Bash is all about shelling out: it's a shell. I would happily use grep here, and if I had an array:

  printf "%s\0" "$@" | grep -qz needle

> much more performant

I believe that performance-critical code shouldn't be written in bash. I have seen pipelines be much faster than tweaked bash functions, simply because they run in parallel & thus the cost of forking is paid once, up-front.

jstimpfle · on May 12, 2017

I agree with you. I think we are just speaking about different things.

I was more thinking about the things that happen in a configure script, for example. Not a "hoot loop" like a big grep over millions of lines or something.

There are situations in shell code where the difference between a case-match or string-suffix-replace written in shell and a process spawn matters. Not only because forking a process for one simple string operation is wasteful (cost: about 1ms), but also because of the semantic problems that come with child processes (error handling).

falsedan · on May 12, 2017

There's another advantage to using filters in pipelines: each part of the pipeline runs in parallel!

I recently rewrote some bash code to replace

  for subdir in $names
  do
    for parent in $(parent_of $dir)
    do
      [ -d $parent/$subdir ] && …
    done
  done

with

  parents_of $dir | append_subdirs $names | is_dir | xargs …

I expected a modest speed improvement (due to not calculating the parents of a dir repeatedly), but was surprised to see it was twice as fast!

10165 · on May 12, 2017

The author's first sentence regarding "novice" shell programmers I think may be applicable to the other submission about shell scripts currently on the front page.

For example, in C the idioms often combine several instructions into a single line, i.e., "nesting". Kernighan suggested nesting in an early C tutorial:

   while ( putchar( getchar( ) ) != '\0' )

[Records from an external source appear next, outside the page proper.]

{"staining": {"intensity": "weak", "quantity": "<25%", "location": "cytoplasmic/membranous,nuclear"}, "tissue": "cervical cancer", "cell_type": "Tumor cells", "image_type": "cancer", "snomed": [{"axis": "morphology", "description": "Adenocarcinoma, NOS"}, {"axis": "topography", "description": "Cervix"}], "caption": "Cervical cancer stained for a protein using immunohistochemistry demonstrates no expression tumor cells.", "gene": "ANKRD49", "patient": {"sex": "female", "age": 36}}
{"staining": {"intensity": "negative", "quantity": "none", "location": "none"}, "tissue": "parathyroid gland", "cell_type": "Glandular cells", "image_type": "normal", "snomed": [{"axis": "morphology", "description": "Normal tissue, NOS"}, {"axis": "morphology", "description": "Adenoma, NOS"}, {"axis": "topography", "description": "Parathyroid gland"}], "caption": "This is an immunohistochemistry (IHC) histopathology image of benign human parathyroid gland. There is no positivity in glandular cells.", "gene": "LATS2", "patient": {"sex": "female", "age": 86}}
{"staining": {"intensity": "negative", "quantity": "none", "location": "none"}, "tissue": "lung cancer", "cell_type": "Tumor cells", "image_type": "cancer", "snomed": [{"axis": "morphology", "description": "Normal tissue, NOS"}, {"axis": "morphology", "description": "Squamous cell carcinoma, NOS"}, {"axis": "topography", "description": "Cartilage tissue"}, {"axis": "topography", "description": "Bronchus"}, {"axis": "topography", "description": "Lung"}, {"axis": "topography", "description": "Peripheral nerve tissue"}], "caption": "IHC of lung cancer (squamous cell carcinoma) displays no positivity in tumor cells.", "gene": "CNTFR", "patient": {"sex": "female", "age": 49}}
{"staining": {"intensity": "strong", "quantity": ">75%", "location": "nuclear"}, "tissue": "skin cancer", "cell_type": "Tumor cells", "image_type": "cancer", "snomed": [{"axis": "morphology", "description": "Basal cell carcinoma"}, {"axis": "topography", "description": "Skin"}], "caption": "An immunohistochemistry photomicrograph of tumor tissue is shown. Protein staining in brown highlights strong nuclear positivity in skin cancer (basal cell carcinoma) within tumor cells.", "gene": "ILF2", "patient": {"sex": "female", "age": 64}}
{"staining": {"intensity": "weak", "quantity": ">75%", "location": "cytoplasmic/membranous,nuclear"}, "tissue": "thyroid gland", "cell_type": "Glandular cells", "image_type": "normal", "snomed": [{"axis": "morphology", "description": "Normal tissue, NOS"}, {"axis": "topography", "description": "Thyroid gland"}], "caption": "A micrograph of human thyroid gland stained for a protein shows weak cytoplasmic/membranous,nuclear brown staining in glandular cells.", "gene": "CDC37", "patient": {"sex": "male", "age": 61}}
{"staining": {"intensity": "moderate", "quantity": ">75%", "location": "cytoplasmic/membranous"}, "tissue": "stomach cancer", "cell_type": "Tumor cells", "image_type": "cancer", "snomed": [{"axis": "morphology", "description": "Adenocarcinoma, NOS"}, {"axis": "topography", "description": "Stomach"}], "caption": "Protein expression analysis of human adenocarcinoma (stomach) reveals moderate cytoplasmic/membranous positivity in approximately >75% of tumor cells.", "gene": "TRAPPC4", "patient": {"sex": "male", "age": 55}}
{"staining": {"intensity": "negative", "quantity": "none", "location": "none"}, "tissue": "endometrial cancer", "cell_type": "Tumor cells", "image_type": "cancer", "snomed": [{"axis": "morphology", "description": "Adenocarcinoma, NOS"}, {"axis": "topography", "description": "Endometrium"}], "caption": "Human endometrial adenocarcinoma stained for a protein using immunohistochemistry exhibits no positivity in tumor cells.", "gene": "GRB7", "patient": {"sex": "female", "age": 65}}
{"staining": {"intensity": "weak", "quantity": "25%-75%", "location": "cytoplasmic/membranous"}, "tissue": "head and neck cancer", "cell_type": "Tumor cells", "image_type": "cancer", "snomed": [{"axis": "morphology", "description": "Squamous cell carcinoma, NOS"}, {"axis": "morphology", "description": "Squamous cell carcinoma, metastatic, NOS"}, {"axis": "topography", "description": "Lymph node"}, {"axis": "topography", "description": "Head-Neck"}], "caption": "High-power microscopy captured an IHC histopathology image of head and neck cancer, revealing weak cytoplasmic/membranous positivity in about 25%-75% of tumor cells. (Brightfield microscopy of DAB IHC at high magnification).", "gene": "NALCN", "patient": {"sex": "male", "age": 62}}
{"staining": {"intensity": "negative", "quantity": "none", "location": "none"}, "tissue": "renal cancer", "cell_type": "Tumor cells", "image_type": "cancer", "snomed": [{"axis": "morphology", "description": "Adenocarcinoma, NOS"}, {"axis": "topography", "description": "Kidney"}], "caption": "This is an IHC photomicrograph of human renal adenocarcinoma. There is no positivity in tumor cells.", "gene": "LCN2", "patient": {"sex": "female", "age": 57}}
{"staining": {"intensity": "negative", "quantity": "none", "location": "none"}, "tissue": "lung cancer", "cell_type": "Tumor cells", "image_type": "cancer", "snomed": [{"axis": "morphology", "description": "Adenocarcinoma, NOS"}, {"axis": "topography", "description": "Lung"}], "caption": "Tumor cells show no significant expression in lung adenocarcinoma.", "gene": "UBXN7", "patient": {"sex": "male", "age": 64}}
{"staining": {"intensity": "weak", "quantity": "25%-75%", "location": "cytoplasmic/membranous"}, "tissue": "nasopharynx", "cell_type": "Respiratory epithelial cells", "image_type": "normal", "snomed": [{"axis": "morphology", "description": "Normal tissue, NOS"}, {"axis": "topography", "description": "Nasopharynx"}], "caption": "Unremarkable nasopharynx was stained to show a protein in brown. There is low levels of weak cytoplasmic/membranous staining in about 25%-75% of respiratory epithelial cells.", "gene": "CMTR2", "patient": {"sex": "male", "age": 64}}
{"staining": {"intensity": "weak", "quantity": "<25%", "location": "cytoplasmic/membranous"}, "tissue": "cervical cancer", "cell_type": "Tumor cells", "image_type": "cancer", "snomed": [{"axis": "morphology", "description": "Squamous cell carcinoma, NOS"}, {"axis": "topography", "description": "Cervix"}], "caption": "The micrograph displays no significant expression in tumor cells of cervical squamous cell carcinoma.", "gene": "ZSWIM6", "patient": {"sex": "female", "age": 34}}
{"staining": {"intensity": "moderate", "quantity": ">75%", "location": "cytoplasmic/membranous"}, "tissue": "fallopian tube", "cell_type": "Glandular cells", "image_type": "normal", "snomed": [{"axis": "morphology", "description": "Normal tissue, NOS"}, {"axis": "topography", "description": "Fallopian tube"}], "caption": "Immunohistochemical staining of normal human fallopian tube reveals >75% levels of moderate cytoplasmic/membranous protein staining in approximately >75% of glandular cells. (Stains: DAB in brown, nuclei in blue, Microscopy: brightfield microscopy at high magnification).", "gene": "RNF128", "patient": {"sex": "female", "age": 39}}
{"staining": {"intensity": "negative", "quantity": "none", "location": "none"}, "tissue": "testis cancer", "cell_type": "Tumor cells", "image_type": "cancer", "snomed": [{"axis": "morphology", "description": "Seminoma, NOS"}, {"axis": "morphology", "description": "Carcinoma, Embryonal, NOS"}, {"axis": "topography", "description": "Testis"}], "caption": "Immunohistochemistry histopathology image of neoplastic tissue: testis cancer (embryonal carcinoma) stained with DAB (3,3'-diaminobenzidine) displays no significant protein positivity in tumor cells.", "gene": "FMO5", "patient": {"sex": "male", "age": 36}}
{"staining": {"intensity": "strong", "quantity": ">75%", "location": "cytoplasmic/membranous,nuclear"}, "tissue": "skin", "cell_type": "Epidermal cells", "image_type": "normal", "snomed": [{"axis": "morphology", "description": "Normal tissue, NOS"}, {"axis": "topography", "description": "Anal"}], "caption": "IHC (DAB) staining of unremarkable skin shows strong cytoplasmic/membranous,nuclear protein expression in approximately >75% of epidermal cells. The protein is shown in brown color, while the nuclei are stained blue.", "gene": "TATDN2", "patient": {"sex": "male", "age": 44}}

In the shell maybe it is better to test each "expression" on a line by itself. Or maybe not. I do this anyway.

More often I see on the web that other shell scripters prefer to nest as many commands as they can, perhaps to reduce the number of lines.

For example,

    variable=$(command1 $(command2));

This could be alternatively expressed as something like

   variable1=$(command2);
   # can now test variable1 before proceeding to next line
   variable2=$(command1 $variable1);

The result of nesting is subshells and complexity that I am not sure reluctant, occasional shell scripters are prepared to think about.

And if I am not mistaken that was at least part of the problem that Jane Street had in the other submission.